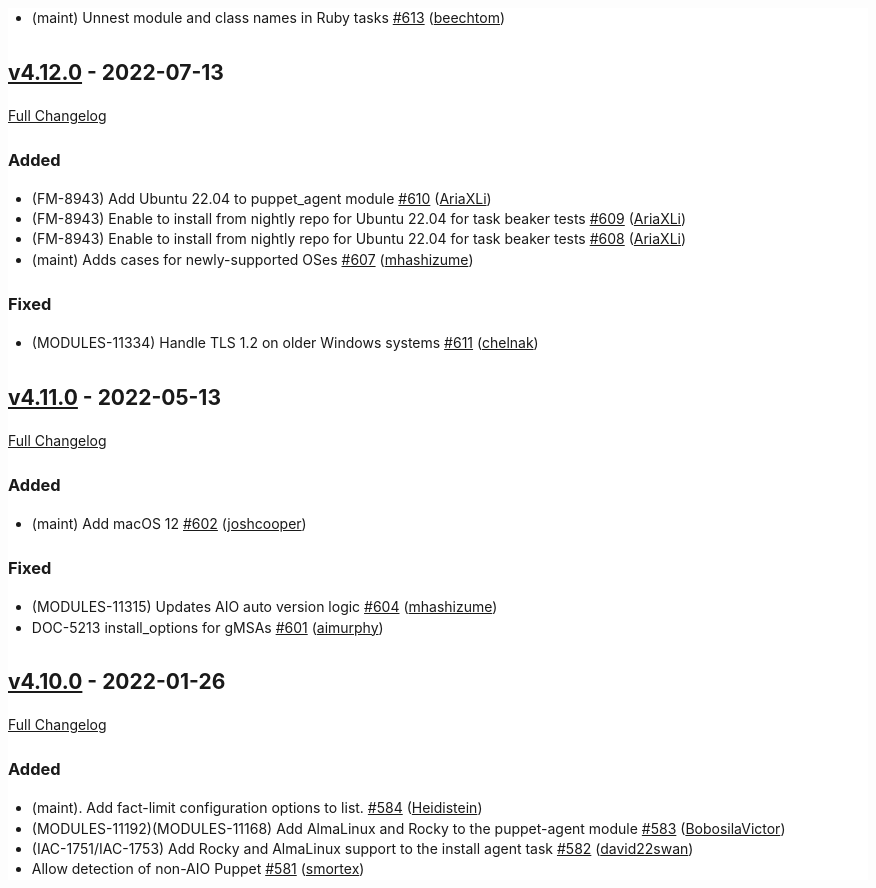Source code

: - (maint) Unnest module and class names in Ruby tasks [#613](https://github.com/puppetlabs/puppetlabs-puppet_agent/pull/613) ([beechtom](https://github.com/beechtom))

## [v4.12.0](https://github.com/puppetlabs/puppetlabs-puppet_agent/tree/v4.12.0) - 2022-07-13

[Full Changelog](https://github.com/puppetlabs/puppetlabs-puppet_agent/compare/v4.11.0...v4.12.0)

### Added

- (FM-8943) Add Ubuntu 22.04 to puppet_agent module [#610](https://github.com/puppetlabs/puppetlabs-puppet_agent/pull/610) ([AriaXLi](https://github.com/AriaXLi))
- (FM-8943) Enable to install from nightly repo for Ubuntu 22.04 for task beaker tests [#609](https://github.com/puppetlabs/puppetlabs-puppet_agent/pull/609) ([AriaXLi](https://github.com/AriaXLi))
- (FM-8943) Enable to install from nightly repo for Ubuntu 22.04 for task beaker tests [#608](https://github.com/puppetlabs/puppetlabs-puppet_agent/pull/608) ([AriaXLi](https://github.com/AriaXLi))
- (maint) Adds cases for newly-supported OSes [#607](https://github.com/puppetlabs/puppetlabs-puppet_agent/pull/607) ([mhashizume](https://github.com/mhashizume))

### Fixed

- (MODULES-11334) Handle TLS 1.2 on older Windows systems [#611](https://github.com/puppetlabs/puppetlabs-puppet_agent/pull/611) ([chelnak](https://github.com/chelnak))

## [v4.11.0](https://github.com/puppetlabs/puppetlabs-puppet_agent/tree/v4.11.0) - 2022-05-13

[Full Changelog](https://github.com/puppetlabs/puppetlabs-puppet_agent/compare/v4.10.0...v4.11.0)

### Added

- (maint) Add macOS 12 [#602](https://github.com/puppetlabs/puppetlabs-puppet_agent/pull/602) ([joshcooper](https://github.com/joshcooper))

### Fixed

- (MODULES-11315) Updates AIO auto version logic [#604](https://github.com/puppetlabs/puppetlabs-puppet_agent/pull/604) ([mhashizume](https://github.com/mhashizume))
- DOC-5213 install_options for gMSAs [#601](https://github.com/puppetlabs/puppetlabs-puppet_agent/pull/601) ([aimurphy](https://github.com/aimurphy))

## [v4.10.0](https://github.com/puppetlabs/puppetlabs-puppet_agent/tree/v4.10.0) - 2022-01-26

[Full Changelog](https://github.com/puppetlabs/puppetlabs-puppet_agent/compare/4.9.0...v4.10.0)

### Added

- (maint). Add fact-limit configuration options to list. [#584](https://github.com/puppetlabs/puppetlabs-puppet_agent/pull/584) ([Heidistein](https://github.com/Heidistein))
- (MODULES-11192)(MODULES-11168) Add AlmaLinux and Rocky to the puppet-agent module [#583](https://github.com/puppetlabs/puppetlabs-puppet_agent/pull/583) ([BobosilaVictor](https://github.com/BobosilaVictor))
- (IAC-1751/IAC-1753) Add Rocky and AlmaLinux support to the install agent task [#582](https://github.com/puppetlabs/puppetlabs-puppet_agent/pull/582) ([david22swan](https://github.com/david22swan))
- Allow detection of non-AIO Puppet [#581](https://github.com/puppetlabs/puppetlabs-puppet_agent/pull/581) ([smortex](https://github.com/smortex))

ACTION ITEM | All of the records need repeating exactly, except for the pictures.

REPLY |
Source code

: - (maint) Unnest module and class names in Ruby tasks [#613](https://github.com/puppetlabs/puppetlabs-puppet_agent/pull/613) ([beechtom](https://github.com/beechtom))

## [v4.12.0](https://github.com/puppetlabs/puppetlabs-puppet_agent/tree/v4.12.0) - 2022-07-13

[Full Changelog](https://github.com/puppetlabs/puppetlabs-puppet_agent/compare/v4.11.0...v4.12.0)

### Added

- (FM-8943) Add Ubuntu 22.04 to puppet_agent module [#610](https://github.com/puppetlabs/puppetlabs-puppet_agent/pull/610) ([AriaXLi](https://github.com/AriaXLi))
- (FM-8943) Enable to install from nightly repo for Ubuntu 22.04 for task beaker tests [#609](https://github.com/puppetlabs/puppetlabs-puppet_agent/pull/609) ([AriaXLi](https://github.com/AriaXLi))
- (FM-8943) Enable to install from nightly repo for Ubuntu 22.04 for task beaker tests [#608](https://github.com/puppetlabs/puppetlabs-puppet_agent/pull/608) ([AriaXLi](https://github.com/AriaXLi))
- (maint) Adds cases for newly-supported OSes [#607](https://github.com/puppetlabs/puppetlabs-puppet_agent/pull/607) ([mhashizume](https://github.com/mhashizume))

### Fixed

- (MODULES-11334) Handle TLS 1.2 on older Windows systems [#611](https://github.com/puppetlabs/puppetlabs-puppet_agent/pull/611) ([chelnak](https://github.com/chelnak))

## [v4.11.0](https://github.com/puppetlabs/puppetlabs-puppet_agent/tree/v4.11.0) - 2022-05-13

[Full Changelog](https://github.com/puppetlabs/puppetlabs-puppet_agent/compare/v4.10.0...v4.11.0)

### Added

- (maint) Add macOS 12 [#602](https://github.com/puppetlabs/puppetlabs-puppet_agent/pull/602) ([joshcooper](https://github.com/joshcooper))

### Fixed

- (MODULES-11315) Updates AIO auto version logic [#604](https://github.com/puppetlabs/puppetlabs-puppet_agent/pull/604) ([mhashizume](https://github.com/mhashizume))
- DOC-5213 install_options for gMSAs [#601](https://github.com/puppetlabs/puppetlabs-puppet_agent/pull/601) ([aimurphy](https://github.com/aimurphy))

## [v4.10.0](https://github.com/puppetlabs/puppetlabs-puppet_agent/tree/v4.10.0) - 2022-01-26

[Full Changelog](https://github.com/puppetlabs/puppetlabs-puppet_agent/compare/4.9.0...v4.10.0)

### Added

- (maint). Add fact-limit configuration options to list. [#584](https://github.com/puppetlabs/puppetlabs-puppet_agent/pull/584) ([Heidistein](https://github.com/Heidistein))
- (MODULES-11192)(MODULES-11168) Add AlmaLinux and Rocky to the puppet-agent module [#583](https://github.com/puppetlabs/puppetlabs-puppet_agent/pull/583) ([BobosilaVictor](https://github.com/BobosilaVictor))
- (IAC-1751/IAC-1753) Add Rocky and AlmaLinux support to the install agent task [#582](https://github.com/puppetlabs/puppetlabs-puppet_agent/pull/582) ([david22swan](https://github.com/david22swan))
- Allow detection of non-AIO Puppet [#581](https://github.com/puppetlabs/puppetlabs-puppet_agent/pull/581) ([smortex](https://github.com/smortex))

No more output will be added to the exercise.